Many writers lived up to this standard; three of those who did and who nearly made the final list—Nick Barlay, Andrew Crumey and Claire Messud—turned out to have been wrongly submitted by their publishers (they were either too old, or not British). But many more didn’t. At our last meeting, one judge mentioned the sense of ‘entitlement’ that rose from the page, as if knocking off a novel was an easy thing to do. Hilary again:
Many of the books we have read have left me perplexed. I understand about those books which are shallow ‘instant’ books, catering to a perceived market. What I don’t understand is novels that aim to last a bit longer, but which are ragged, confused and under-realized… For as long as I’ve been publishing people have been moaning ‘no one does any editing any more’. It’s become a commonplace—so much so that you wonder if there ever was a golden age that reviewers are nostalgic for. But if that is so, if there are fewer good editors, or fewer editors with time to spare, writers have an even stronger obligation [on themselves] to give their public something that hangs together… It’s as if publishers are leaving their young authors to sink or swim, to get their advice from adverse reviews or a disdainful public. Can that be good business? My private hate are those books with a fulsome acknowledgement to the editor, where it is obvious that the editor has done no more than leave the author’s complacency unbruised.

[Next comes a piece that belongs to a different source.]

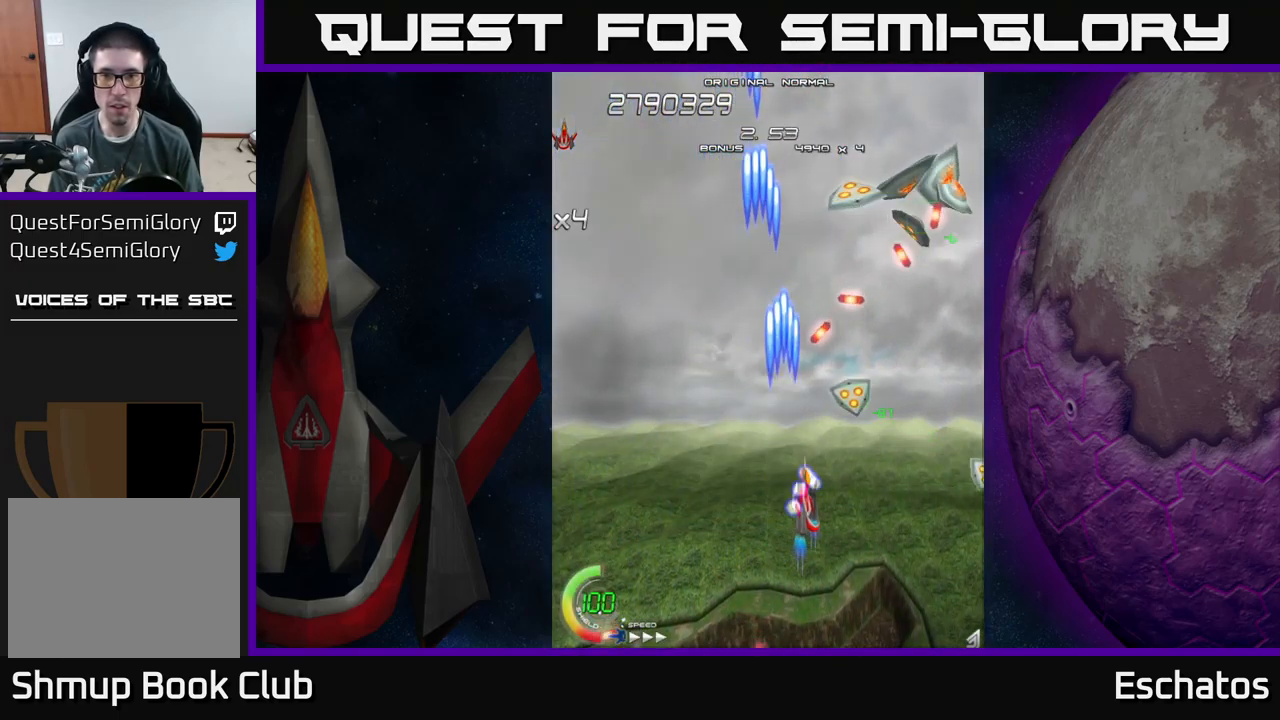
{"buttons": ["X", "DPAD_RIGHT"], "left_stick": "center", "right_stick": "center", "events": []}
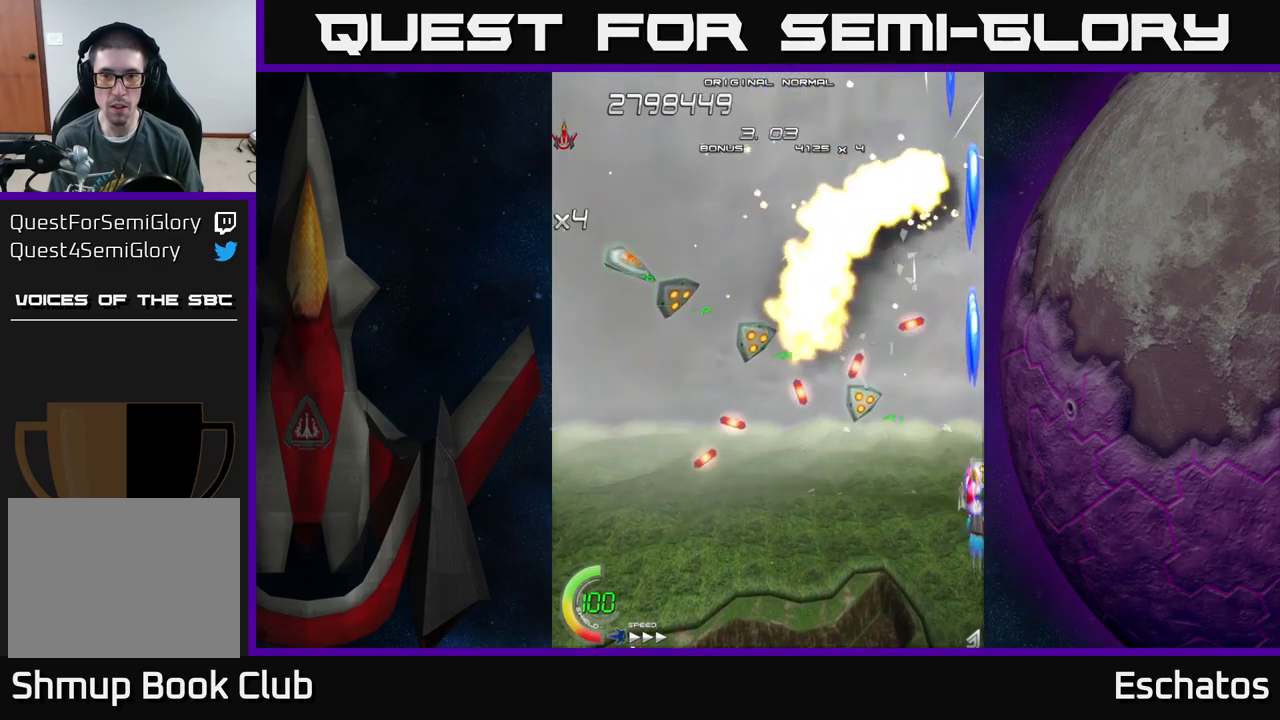
{"buttons": ["X", "DPAD_UP", "DPAD_LEFT"], "left_stick": "center", "right_stick": "center", "events": [[17, "DPAD_DOWN", "down"], [133, "DPAD_RIGHT", "up"], [250, "DPAD_DOWN", "up"], [267, "DPAD_UP", "down"], [400, "DPAD_LEFT", "down"]]}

What do our twenty chosen writers tell us about British fiction in this new generation? Perhaps mainly that the novels of young British writers—the good ones—show an energy, a liberty and variety (a spunk which may be the upside of ‘entitlement’) that many other countries would envy, even the US, where the craft is more professionalized and disciplined. As for the writers themselves, here are some crude demographics: forty per cent are women; twenty per cent have a parent of non-European ancestry; fifteen per cent are Scottish, 7.5 per cent Welsh (the 2.5 per cent is the Welsh half of Peter Ho Davies, a Granta author—I excluded myself from the vote in his case); five per cent Northern Irish.
All very fine and various, and broadly reflecting the country or countries that Britain has become. Less various, however, is the interesting majority (sixty per cent) whose education included the universities of Oxford and Cambridge. The Oxbridge proportion among writers in 1983 was fifty-five per cent, and in 1993, again sixty per cent. There may be a compelling thesis in this. All I can say here is that the most sinister explanation should be resisted: the proportion of Oxbridge-educated Granta judges has shrunk to forty per cent from seventy-five per cent in 1993.
There have been many comparisons with the famous list of 1983, and no doubt there will be more. They do no good at all. That was a special generation. This may be one as well. We have another ten years to find out.